Hey, Sinatra fans: It's here.

To be sure, Sinatra, an exquisitely complicated man, was doggedly committed to racial equality long before it was a fashionable cause. He was also a consistently generous artist and capable of astonishing grace and thoughtfulness. But—aside from consorting with killers; procuring for the doped-up, mobbed-up, and coarsely exploitative JFK (if anything, Camelot sullied Sinatra, not the other way around); and regularly displaying a potentially murderous temper—he perversely made sure that his ardent listeners grasped that his juvenile, vulgar, and increasingly pathetic Rat Pack antics couldn’t be reconciled with his carefully wrought musical reinvention. This was made clear on his 1966 album Sinatra at the Sands, which contains both his lovely and swinging renditions of “Angel Eyes” and “Luck Be a Lady,” accompanied by the Count Basie Orchestra, and his notoriously cringe-inducing monologue that combined yucky corniness and mean-spiritedness. If this was mature urbanity, who needed it?

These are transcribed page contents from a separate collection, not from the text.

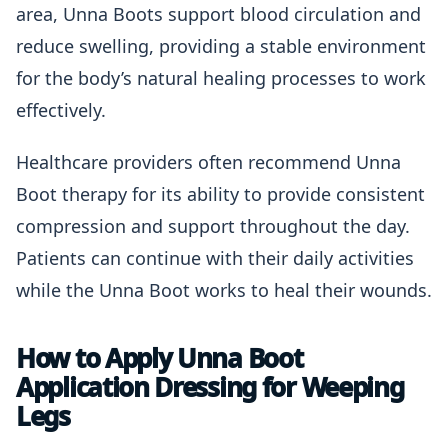
area, Unna Boots support blood circulation and
reduce swelling, providing a stable environment
for the body’s natural healing processes to work
effectively.
Healthcare providers often recommend Unna
Boot therapy for its ability to provide consistent
compression and support throughout the day.
Patients can continue with their daily activities
while the Unna Boot works to heal their wounds.
How to Apply Unna Boot
Application Dressing for Weeping
Legs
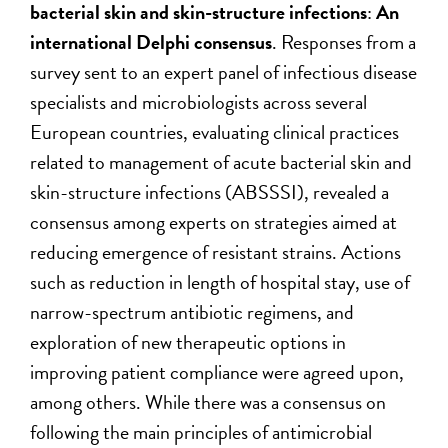
bacterial skin and skin-structure infections
:
An
international Delphi consensus
. Responses from a
survey sent to an expert panel of infectious disease
specialists and microbiologists across several
European countries, evaluating clinical practices
related to management of acute bacterial skin and
skin-structure infections (ABSSSI), revealed a
consensus among experts on strategies aimed at
reducing emergence of resistant strains. Actions
such as reduction in length of hospital stay, use of
narrow-spectrum antibiotic regimens, and
exploration of new therapeutic options in
improving patient compliance were agreed upon,
among others. While there was a consensus on
following the main principles of antimicrobial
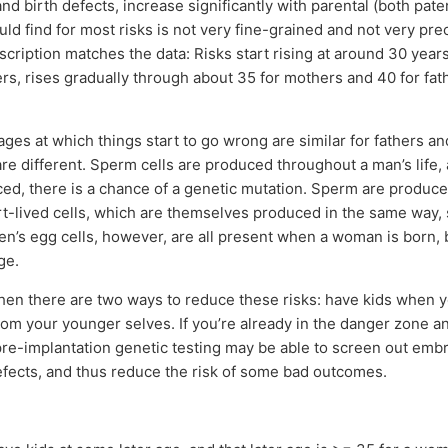
nd birth defects, increase significantly with parental (both pat
uld find for most risks is not very fine-grained and not very prec
escription matches the data: Risks start rising at around 30 years
rs, rises gradually through about 35 for mothers and 40 for fat
 ages at which things start to go wrong are similar for fathers a
e different. Sperm cells are produced throughout a man’s life,
ced, there is a chance of a genetic mutation. Sperm are produc
t-lived cells, which are themselves produced in the same way,
’s egg cells, however, are all present when a woman is born, 
ge.
, then there are two ways to reduce these risks: have kids when 
om your younger selves. If you’re already in the danger zone a
re-implantation genetic testing may be able to screen out emb
efects, and thus reduce the risk of some bad outcomes.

Sinatra gave Sammy Davis Jr. his career, and his fiercely loyal, public embrace of Davis, often in the teeth of bigotry, was principled and heroic. But in their Rat Pack shows, he made Davis the butt of race-oriented jokes, and Davis knew a Sinatra both vindictive and considerate, both scummy and courtly.

Just in time for ... I dunno, St. Cadoc's Day, I guess. I'm sure you can persuade your loved ones to buy you the book, anyhow.

P.S.: This may be anathema, but as an ego-anthem, I prefer Davis' "I've Gotta Be Me" to the turgid "My Way," but then I prefer Sinatra's "Live Till I Die" over both.